#### [PASSAGE SHOWN]
╔══

Largest item classifier

A lambda function is simply a way to define an anonymous function inline. Here we use it to describe how to sort the annotation for each image - by bounding box size (descending).

In [244]:
def get_lrg(b):
    if not b:
        raise Exception()
    # x is tuple. e.g.: (array([96 155 269 350]), 16)
    # x[0] returns a numpy array. e.g.: [96 155 269 350]
    # x[0][-2:] returns a numpy array. e.g.: [269 350]. This is the width x height of a bbox.
    # x[0][:2] returns a numpy array. e.g.: [96 155]. This is the x/y coord of a bbox.
    # np.product(x[0][-2:] - x[0][:2]) returns a scalar. e.g.: 33735
    b = sorted(b, key=lambda x: np.product(x[0][-2:] - x[0][:2]), reverse=True)

╚══

#### [THE TASKS]
a - From the largest item classifier passage, pull out word for word the stretch from "A lambda function" to "coord of a bbox.".
b - Answer these from the largest item classifier passage:
(i) How does the passage define a lambda function?
(ii) In which order is each image's annotation sorted by bounding box size?
(iii) According to the comments, what does x[0][:2] represent for a bbox?

#### [SUPPLIED INFORMATION]
╔══

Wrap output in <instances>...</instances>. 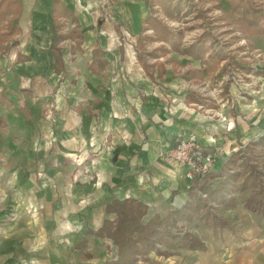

╚══

#### [COMPLETED EXERCISE]
a -
A lambda function is simply a way to define an anonymous function inline. Here we use it to describe how to sort the annotation for each image - by bounding box size (descending).

In [244]:
def get_lrg(b):
    if not b:
        raise Exception()
    # x is tuple. e.g.: (array([96 155 269 350]), 16)
    # x[0] returns a numpy array. e.g.: [96 155 269 350]
    # x[0][-2:] returns a numpy array. e.g.: [269 350]. This is the width x height of a bbox.
    # x[0][:2] returns a numpy array. e.g.: [96 155]. This is the x/y coord of a bbox.

b -
(i) A way to define an anonymous function inline.
(ii) Descending.
(iii) The x/y coord of a bbox.